Blind tastings are not easy, they demand a great deal of concentration and skill to interpret. Added to this is the essential factor of the sequence in which the wines are presented.

After decades of blind tastings, I would like to share with you what I have understood and what are the pros and cons of this method. There are those who believe it is sufficient to cover the labels in order to be impartial and “objective” and I must say that while this point of view is based on good intentions it is also somewhat naïve.

This because blind tastings are more difficult than one would assume and it is not unusual to be totally in left field. It is not uncommon to lose concentration when you try to guess and when the tastings are done as a panel and the samples are many resulting in an unescapable tendency to prefer wines that are more immediate and have greater body, no matter what their type and origin. You have to be skilled to taste under these conditions, you have to be consistently concentrated and understand when you have to take an interpretive leap, to place the wines in their proper framework rather than judge them based only on an organoleptic point of view according to one’s owe tastes.

Allow me to cite an example to better explain myself. Years ago, during a group tasting of Langhe wines for the Gambero Rosso and Slow Food guide, there was a fan and almost a fanatic for the wines of Bruno Giacosa. The Barolo were great, the Barbaresco traditional, elegant and complex but certainly not outstanding for structure. During the blind tasting, however, he consistently rated these wines below the others, which may have had a more modern style and a body with less of a punch. When the labels were uncovered, he first protested that, evidently, the samples were defective, but later he wanted someplace to hide. He then asked that his reviews be taken out of consideration because that day he was clearly out of sorts or some other excuse. And this was a person of high esteem and skill, yet one who in a context like this one became somewhat confused and lost his bearings amid all these wines.

This is just one example but I could tell you of many others that took place during similar “blind tastings”, including some in which the producer himself gave a “thumbs down” to his own wine, not having recognized it, or when a famous enologist had to agree with the opinion of a less esteemed colleague. The drama was almost comic.

The truth be told, “blind tastings” are a great exercise, they allow you to understand many things, they allow you to avoid bias, even unintentional, but to end up with a reliable conclusion certain parameters need to be respected. One is to place a certain wine in different flights to see it gets the same rating or something similar. If a higher level of wine is placed with distinctly inferior ones, it will stand out. If it is place with top-self wines, then it will not shine so brightly.

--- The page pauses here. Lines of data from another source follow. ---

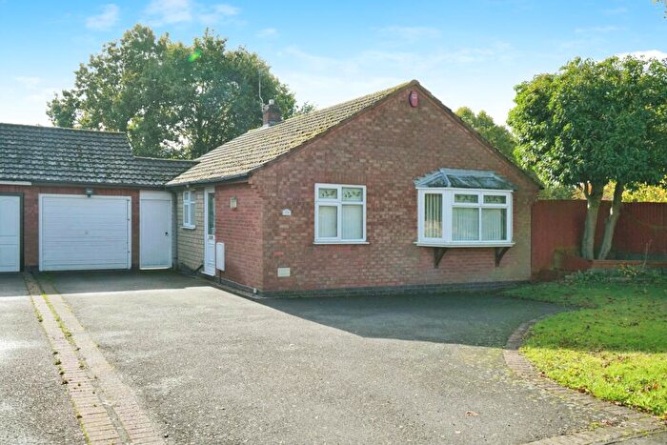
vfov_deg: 38.9
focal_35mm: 34
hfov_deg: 55.8
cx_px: 334
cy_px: 222
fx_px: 630
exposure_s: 1/2000
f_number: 10
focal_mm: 34
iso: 2000
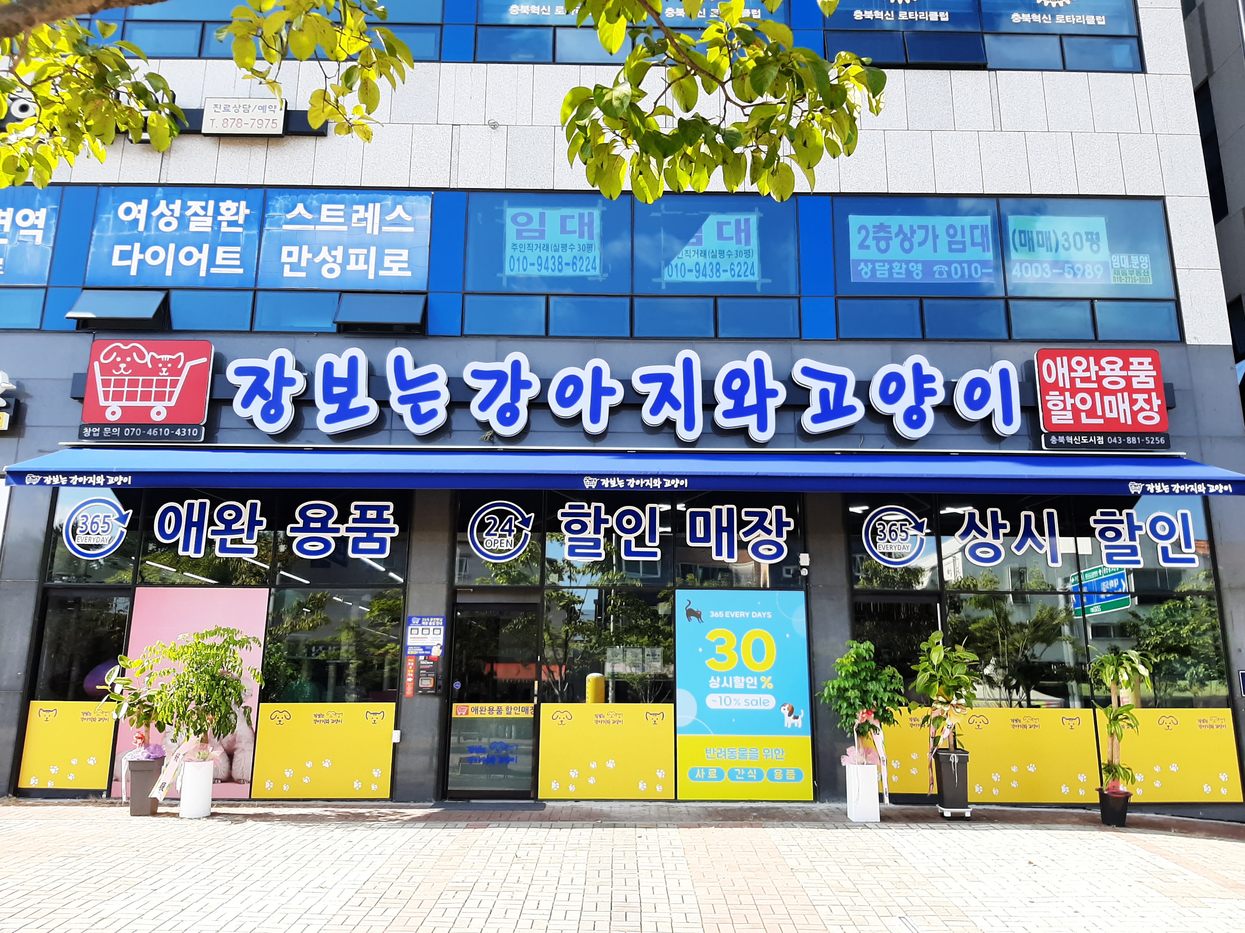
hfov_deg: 67.3
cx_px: 622
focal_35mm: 26
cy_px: 466
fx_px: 935
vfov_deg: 53.1
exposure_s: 1/819
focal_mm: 3.93
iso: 40
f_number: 1.7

It should be clear that all this has little to do with “objectivity”. A key factor is the technical expertise of the taster, along with their ability to concentrate and hold up. Tasting a slew of wines is not like working in a mine but it can be more trying and, at times, even more boring than one would imagine. Sometimes you get tired, without knowing it, and slip into giving imprecise and unreliable reviews and ratings. Thus one needs to pace and manage their own efficiency. Not everyone can run a marathon, it takes training. The same goes for tastings and it is important to realise this. The bottom line is that while “blind” ratings are all well and good, sometimes the verdict is on he who judges.